Your veterinarian will take the time to explain all of the risks before the procedure and will most likely recommend that you keep your pet as calm and quiet as possible for the first 24 hours after the injection to allow the implantation to heal securely. Another common belief is that it is impossible for every microchip to have a unique number. With today’s technology, it is possible for these tiny microchips to hold incredible amounts of information and can produce up to 275 billion different I.D. numbers. Moreover, each chip manufacturer adds product and manufacturer codes to the microchips they produce creating even more possible number combinations assuring that every pet who has a microchip implanted has their own unique number. In fact, these numbers are so exclusive that both the American and Canadian Kennel Clubs recognize microchip identification as absolute proof of a dog’s identity.

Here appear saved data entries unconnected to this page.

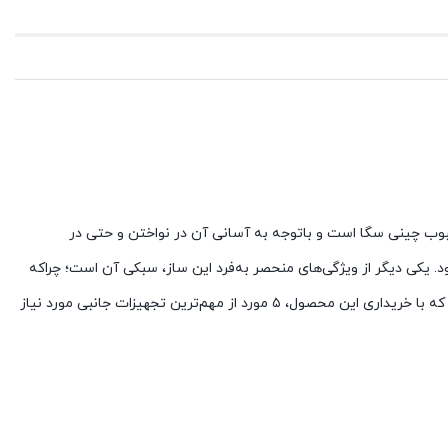
مانند است. این ساز، محصولی از برند محبوب چینی سگا است و باتوجه به آسانی آن در نواختن و حتی در
ود. یکی دیگر از ویژگی‌های منحصر به‌فرد این ساز، سبکی آن است؛ چراکه
بسیاری از افراد علاقه‌ای به نگه‌داشتن سازهای سنگین برای طولانی مدت ندارند اما این مشکل با چنگ رومی به‌کل حل می‌شود. همچنین، فراموش نکنید که با خریداری این محصول، ۵ مورد از مهم‌ترین تجهیزات جانبی مورد نیاز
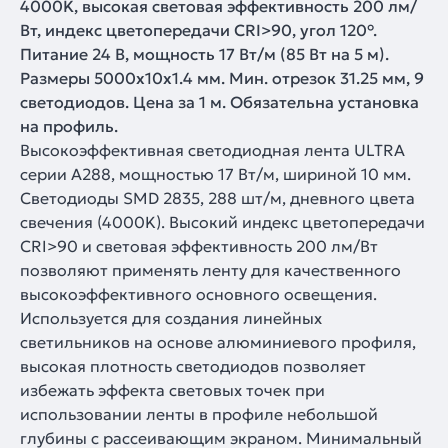
4000K, высокая световая эффективность 200 лм/
Вт, индекс цветопередачи CRI>90, угол 120°.
Питание 24 В, мощность 17 Вт/м (85 Вт на 5 м).
Размеры 5000x10x1.4 мм. Мин. отрезок 31.25 мм, 9
светодиодов. Цена за 1 м. Обязательна установка
на профиль.
Высокоэффективная светодиодная лента ULTRA
серии A288, мощностью 17 Вт/м, шириной 10 мм.
Светодиоды SMD 2835, 288 шт/м, дневного цвета
свечения (4000K). Высокий индекс цветопередачи
CRI>90 и световая эффективность 200 лм/Вт
позволяют применять ленту для качественного
высокоэффективного основного освещения.
Используется для создания линейных
светильников на основе алюминиевого профиля,
высокая плотность светодиодов позволяет
избежать эффекта световых точек при
использовании ленты в профиле небольшой
глубины с рассеивающим экраном. Минимальный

Some people may say that all of the aforementioned attributes of microchip identification are all well and good but of little consequence since many shelters or veterinarians don’t have microchip scanners. While it is a fact that in order for the microchip to help identify your pet it needs to be scanned the truth is that there are very few shelters or veterinarians who do not have access to a microchip reader. There was a time that each brand of microchip could only be read by its own brand of scanner. However, recently the primary chip manufacturers have begun to offer a universal reader to shelters, humane societies and veterinarians for free or for a very nominal fee. This means that no matter which company manufactured your pets I.D. chip it can be easily scanned with a universal reader.

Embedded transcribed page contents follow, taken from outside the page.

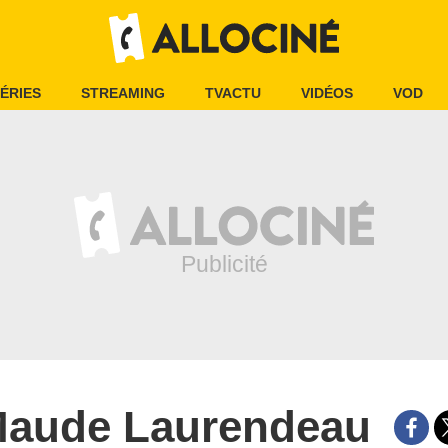
ÉRIES
STREAMING
TVACTU
VIDÉOS
VOD
aude Laurendeau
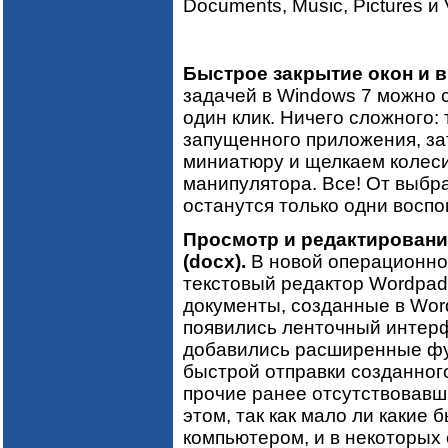
Documents, Music, Pictures и
Быстрое закрытие окон и в
задачей в Windows 7 можно сп
один клик. Ничего сложного:
запущенного приложения, за
миниатюру и щелкаем колеси
манипулятора. Все! От выбра
останутся только одни восп
Просмотр и редактировани
(docx).
В новой операционной
текстовый редактор Wordpad
документы, созданные в Word
появились ленточный интерф
добавились расширенные фу
быстрой отправки созданног
прочие ранее отсутствовавш
этом, так как мало ли какие 
компьютером, и в некоторых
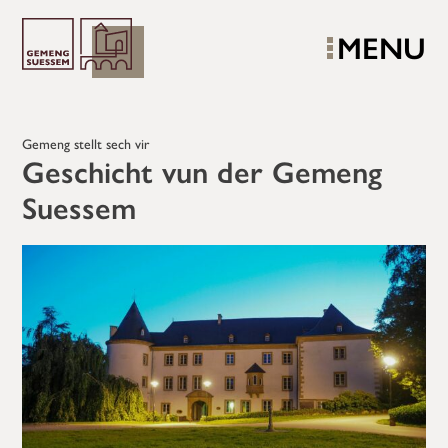
MENU
Gemeng stellt sech vir
Geschicht vun der Gemeng
Suessem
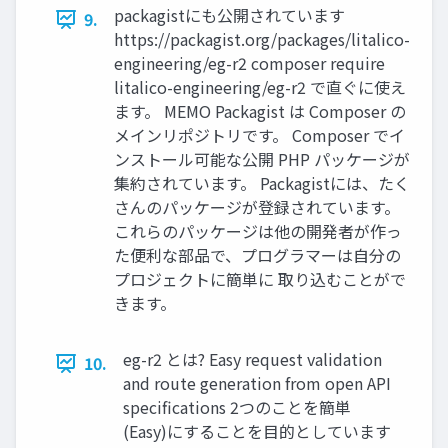
packagistにも公開されています
9.
https://packagist.org/packages/litalico-
engineering/eg-r2 composer require
litalico-engineering/eg-r2 で直ぐに使え
ます。 MEMO Packagist は Composer の
メインリポジトリです。 Composer でイ
ンストール可能な公開 PHP パッケージが
集約されています。 Packagistには、たく
さんのパッケージが登録されています。
これらのパッケージは他の開発者が作っ
た便利な部品で、プログラマーは自分の
プロジェクトに簡単に 取り込むことがで
きます。
eg-r2 とは? Easy request validation
10.
and route generation from open API
specifications 2つのことを簡単
(Easy)にすることを目的としています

While Microchipping is very safe and effective it is no guarantee that your lost pet will be found and returned to you. It is very important that you have more than one type of identification. If for example, your pet were turned over to a shelter that did not have a chip scanner, a collar and name tag would save the day. There are also tags available that indicate that your pet does have a microchip identification thereby allowing the shelter to contact a local veterinarian or other organization that may have a scanner. A nametag will also allow for the possibility of someone finding your pet and contacting you directly. Some pet owners also opt for a small identification tattoo on the ear. If one form of I.D. fails, having secondary identification greatly increases the chances of your pet coming home to their loving family where they belong.